Imaginação x inspiração
Nesta morada habitam paz, ternura,
curiosidade, dúvidas, razão. 
Moram uns ódios, acho, uns medos, juro,
e uma doida: a imaginação. 
Começa o dia: a louca acorda cedo. 
Os outros inda dormem, ela não. 
Me assobia uns sonhos em segredo, 
bordando estrelas sobre meu colchão. 
Mas nem ligamos para seus delírios,
eu e os outros. Acordamos, finalmente.
Faço uns alongamentos, sento em frente
ao micro, onde digito algumas laudas
que mando a um  cliente. 
Espreguiço.
Só então escovo os dentes...
É quando a doida da imaginação se esbalda: 
De repente me grita: “O que é isso?!”
“Isso o quê?”, pergunto, atordoada. 
Ela responde, séria: “Nada, nada.
É que tinha umas sombras no chuveiro...”
Já vi que vai zoar o dia inteiro. 
Mas estou conformada: tudo bem.  
 
Eu vou tomar café. Os outros – só assistem.
A louca vem, 
faz da linhaça alpiste,
castelos de torradas. 
Sobre meus ombros, ri lendo o jornal. 
Mergulha em minha xícara,
que  fica
instantaneamente povoada
de uns goles tortos que engulo sem receio:
conheço a louca. Ela é assim meio
destrambelhada, tonta, desatenta, 
mas nunca quis meu mal. 
A louca é, afinal, 
quem me sustenta:
é dela, enfim, que vivo. 
Subo para trabalhar.
(Se eu tiver sorte, ela me escreve um livro.)
Por tudo e pelos nadas agradeço.
O livro ainda está bem no começo, 
mas sei que posso, sempre, confiar. 
Trabalhamos, brigamos, competimos. 
De bom humor, a louca faz uns mimos, 
me brinda com idéias delirantes
– que amanhã, ok, levo adiante. 
Sobre o teclado, a imaginação
vê em minhas mãos um dinossauro:
o dedo médio é a cabeça. 
Mas eu também estou em extinção, 
eu sei.
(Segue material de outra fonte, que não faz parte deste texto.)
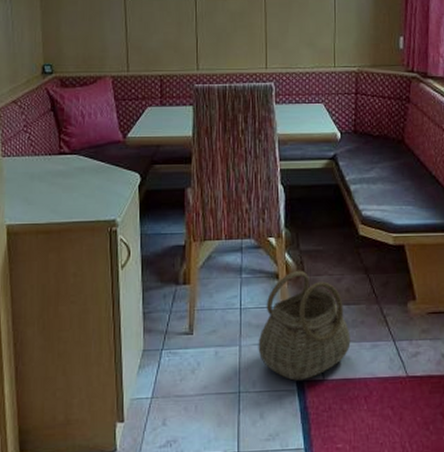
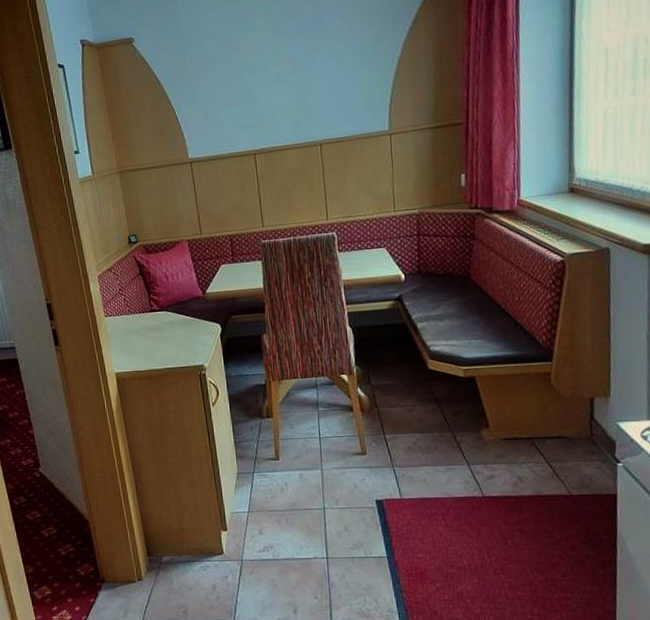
basket: present [258,270,351,381] -> none [337,403,426,499]

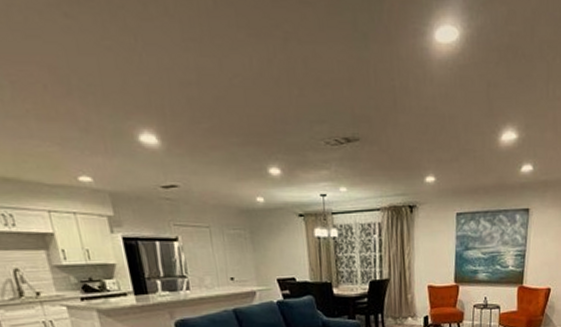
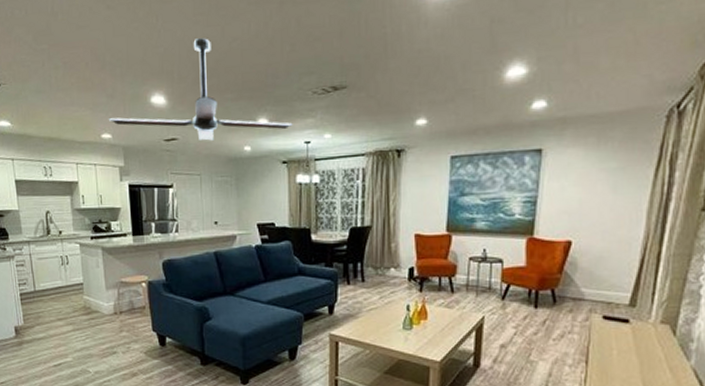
ceiling fan: none [85,69,307,190] -> present [108,38,293,141]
A louca não: 
ela persiste
como se fosse eterna. Nunca fica triste.
Quando delira,
a louca está feliz. 
A inspiração, que é minha outra lira
de sonhos e brinquedos, cordas tensas,
se estende para um jogo. A louca pensa,
avalia o convite e se recusa 
a brincar de versejar, contar estórias.
“Vamos lá fora”, 
me propõe, ciumenta: 
“Agora é hora
de ver o sol se põr.”
Eu não queria ir, mas a idéia me tenta. 
(No fundo, bem no fundo, a louca é um amor.)
À noite, depois de duas horas de TV, 
ela me diz: “Eu sou muito melhor! 
Desliga esse negócio, vem comigo.”
Respondo: “Eu vou. Quer ver? Duvida? 
Espera um pouco, só.
Você sabe que sou obediente.”
A louca da imaginação se impacienta e mente:
“Se você não vier, eu vou embora!” 
Suspiro e obedeço, novamente. 
A louca nem espera para ver. 
Confia em seu poder e vai em frente. 
Vamos todos juntos para a cama. 
De madrugada, a louca é uma lente
que permite de longe ver lembranças, 
colori-las, distorcer, voar:
uns tristes planos, o que não se alcança, 
uns amores que tive, umas desesperanças,
aquilo que inda quero, o que vou ter. 
Ela me pega no colo e me aconchega: 
“Não pense nisso, não. Por hoje, chega. 
Amanhã começamos outra vez”. 
A sensação, por fim, de bem-estar.
Eu espero e confio, confortada. 
Sem ela, quem sou eu? Um zero. Um nada.
p.s.
Explicação: Claro q escovo os dentes ao acordar, como todos os habitantes humanos do mundo q se considera civilizado. Mas se a ordem das ações fosse fiel à realidade, "esbalda" e "lauda" ficariam mto distantes... Já "espreguiço" e "isso" não são afetados, trocando a ordem. O q fez de "mim" uma desescovada foi pura questão de rima!
Nota
"A imaginação é a louca da casa" foi o tema dado para a primeira "provocação" do Quinto Desafio Literário, promovido pela Câmara dos Deputados (Literatura de Câmara). Nesse 'desafio', a cada semana é eliminado um autor. A provocação consistia em escrever um poema q descrevesse um dia na vida da imaginação, da manhã até a noite. Achei o tema, dado pelo coordenador Marco Antunes, dificílimo para os participantes (sou jurada do concurso). Mas resolvi encarar o 'desafio' (se eles têm q fazer, eu preciso no mínimo ser capaz de tentar...) e deu nisso q postei aqui. O Quinto Desafio está em andamento (está em sua terceira semana). Abraço!